Das größte Chaos haben aber die imperialistischen Besatzer angerichtet, während die Völker gerade in den demokratischen Aufstandsbewegungen der arabischen Länder bewiesen haben, dass sie ihre Geschicke sehr gut in die eigene Hand nehmen können. Dort haben sich die kämpfenden Massen selbst organisiert, Elemente der direkten Demokratie verwirklicht und den Kampf um ihre Selbstbefreiung aufgenommen.
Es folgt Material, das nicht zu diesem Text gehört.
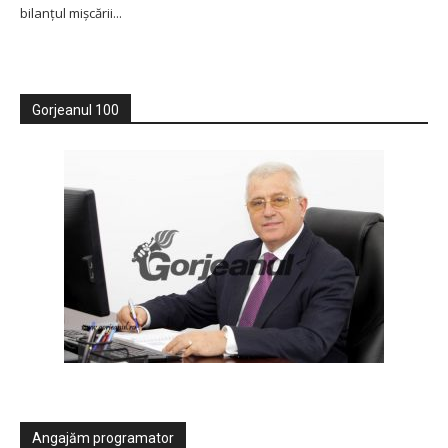
bilanțul mișcării...
Gorjeanul 100
Angajăm programator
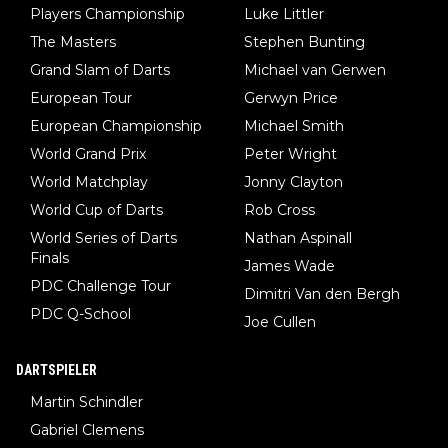
Players Championship
Luke Littler
The Masters
Stephen Bunting
Grand Slam of Darts
Michael van Gerwen
European Tour
Gerwyn Price
European Championship
Michael Smith
World Grand Prix
Peter Wright
World Matchplay
Jonny Clayton
World Cup of Darts
Rob Cross
World Series of Darts
Nathan Aspinall
Finals
James Wade
PDC Challenge Tour
Dimitri Van den Bergh
PDC Q-School
Joe Cullen
DARTSPIELER
Martin Schindler
Gabriel Clemens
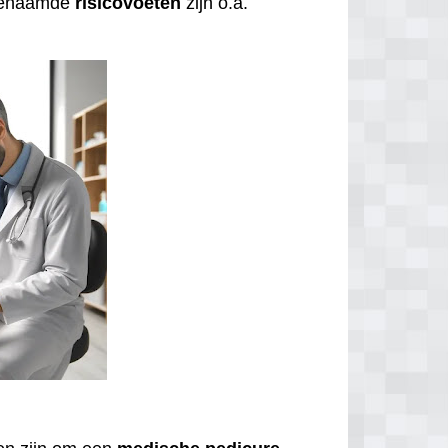
ogenaamde
risicovoeten
zijn o.a.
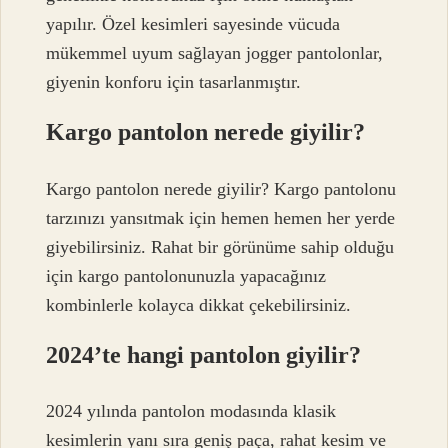
yapılır. Özel kesimleri sayesinde vücuda
mükemmel uyum sağlayan jogger pantolonlar,
giyenin konforu için tasarlanmıştır.
Kargo pantolon nerede giyilir?
Kargo pantolon nerede giyilir? Kargo pantolonu
tarzınızı yansıtmak için hemen hemen her yerde
giyebilirsiniz. Rahat bir görünüme sahip olduğu
için kargo pantolonunuzla yapacağınız
kombinlerle kolayca dikkat çekebilirsiniz.
2024’te hangi pantolon giyilir?
2024 yılında pantolon modasında klasik
kesimlerin yanı sıra geniş paça, rahat kesim ve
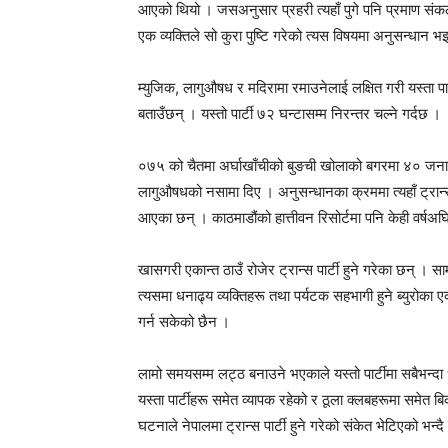
आएको थियो । जसअनुसार प्रहरी त्यहाँ पुगे पनि प्रमाण संक
एक व्यक्तिले सो कुरा पुष्टि गरेको त्यस विषयमा अनुसन्धान 
म्युजिक, लागुऔषध र मदिरामा रमाउनेलाई लक्षित गरी यस्ता पा
बताउँछन् । यस्तो पार्टी ७२ घन्टासम्म निरन्तर चल्ने गर्दछ ।
०७५ को चैतमा अर्घाखाँचीको बुङची खोलाको बगरमा ४० जना व
लागुऔषधको नसामा दिए । अनुसन्धानका क्रममा त्यहाँ ट्रान्स पा
आएका छन् । काठमाडौंको हात्तीवन रिसोर्टमा पनि केही वर्षअघि
खासगरी एकान्त ठाउँ रोजेर ट्रान्स पार्टी हुने गरेका छन् । 
त्यसमा धनाढ्य व्यक्तिहरू तथा पर्यटक सहभागी हुने ब्युरोका ए
गर्न सकेको छैन ।
लामो समयसम्म लट्ठ बनाउने भएकाले यस्तो पार्टीमा सबैभन्दा
यस्ता पार्टीहरू समेत व्यापक रहेको र ठूला क्लबहरूमा समेत ब
घटनाले नेपालमा ट्रान्स पार्टी हुने गरेको संकेत भेटिएको भन्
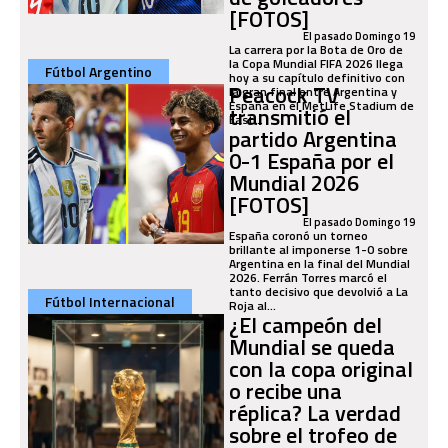
[FOTOS]
El pasado Domingo 19
La carrera por la Bota de Oro de
la Copa Mundial FIFA 2026 llega
Fútbol Argentino
hoy a su capítulo definitivo con
Peacock TV
la gran final entre Argentina y
España en el MetLife Stadium de
transmitió el
East...
partido Argentina
0-1 España por el
Mundial 2026
[FOTOS]
El pasado Domingo 19
España coronó un torneo
brillante al imponerse 1-0 sobre
Argentina en la final del Mundial
2026. Ferrán Torres marcó el
tanto decisivo que devolvió a La
Fútbol Internacional
Roja al...
¿El campeón del
Mundial se queda
con la copa original
o recibe una
réplica? La verdad
sobre el trofeo de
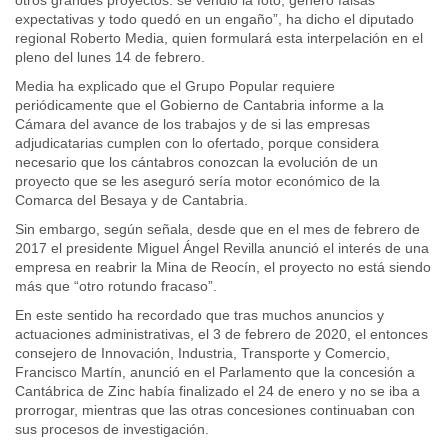
expectativas y todo quedó en un engaño”, ha dicho el diputado
regional Roberto Media, quien formulará esta interpelación en el
pleno del lunes 14 de febrero.
Media ha explicado que el Grupo Popular requiere
periódicamente que el Gobierno de Cantabria informe a la
Cámara del avance de los trabajos y de si las empresas
adjudicatarias cumplen con lo ofertado, porque considera
necesario que los cántabros conozcan la evolución de un
proyecto que se les aseguró sería motor económico de la
Comarca del Besaya y de Cantabria.
Sin embargo, según señala, desde que en el mes de febrero de
2017 el presidente Miguel Ángel Revilla anunció el interés de una
empresa en reabrir la Mina de Reocín, el proyecto no está siendo
más que “otro rotundo fracaso”.
En este sentido ha recordado que tras muchos anuncios y
actuaciones administrativas, el 3 de febrero de 2020, el entonces
consejero de Innovación, Industria, Transporte y Comercio,
Francisco Martín, anunció en el Parlamento que la concesión a
Cantábrica de Zinc había finalizado el 24 de enero y no se iba a
prorrogar, mientras que las otras concesiones continuaban con
sus procesos de investigación.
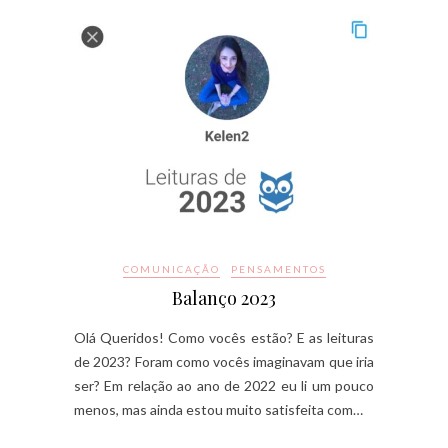
COMUNICAÇÃO
PENSAMENTOS
Balanço 2023
Olá Queridos! Como vocês estão? E as leituras
de 2023? Foram como vocês imaginavam que iria
ser? Em relação ao ano de 2022 eu li um pouco
menos, mas ainda estou muito satisfeita com…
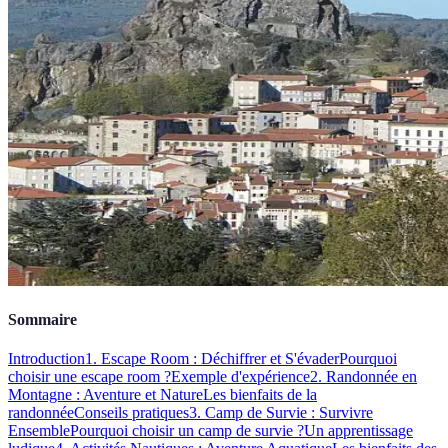
Sommaire
Introduction
1. Escape Room : Déchiffrer et S'évader
Pourquoi
choisir une escape room ?
Exemple d'expérience
2. Randonnée en
Montagne : Aventure et Nature
Les bienfaits de la
randonnée
Conseils pratiques
3. Camp de Survie : Survivre
Ensemble
Pourquoi choisir un camp de survie ?
Un apprentissage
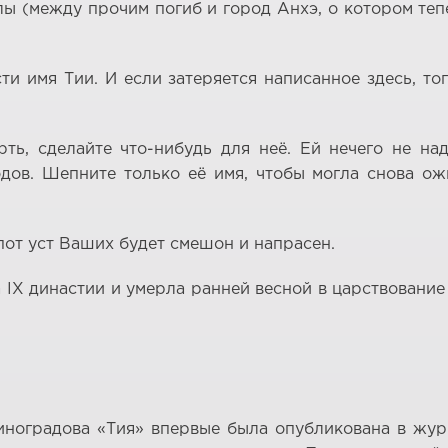
лы (между прочим погиб и город Анхэ, о котором тепе
ти имя Тии. И если затеряется написанное здесь, то
ть, сделайте что-нибудь для неё. Ей нечего не на
одов. Шепните только её имя, чтобы могла снова ож
ёпот уст Ваших будет смешон и напрасен.
 IX династии и умерла ранней весной в царствование 
ноградова «Тия» впервые была опубликована в журнал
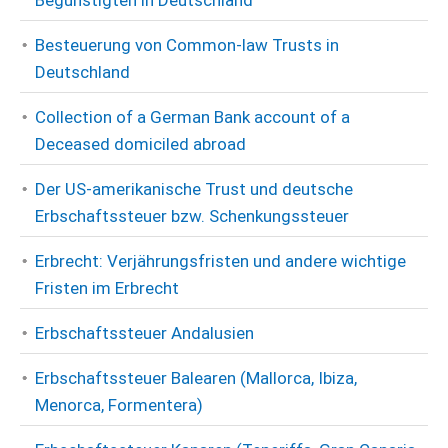
Begünstigten in Deutschland
Besteuerung von Common-law Trusts in
Deutschland
Collection of a German Bank account of a
Deceased domiciled abroad
Der US-amerikanische Trust und deutsche
Erbschaftssteuer bzw. Schenkungssteuer
Erbrecht: Verjährungsfristen und andere wichtige
Fristen im Erbrecht
Erbschaftssteuer Andalusien
Erbschaftssteuer Balearen (Mallorca, Ibiza,
Menorca, Formentera)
In einer antiimperialistischen Revolution als Teil der internationalen sozialistischen Revolution liegt auch die Perspektive des afghanischen Volks. Diese Perspektive und die dazu nötige Stärkung des Zusammenschlusses der Revolutionäre auf der Welt zu fördern - das ist die wichtigste Schlussfolgerung aus zehn Jahren Afghanistan-Krieg. Das können wir mit der Durchsetzung der Forderung der Friedensbewegung nach sofortigem Abzug aller ausländischen Truppen aus Afghanistan unterstützen.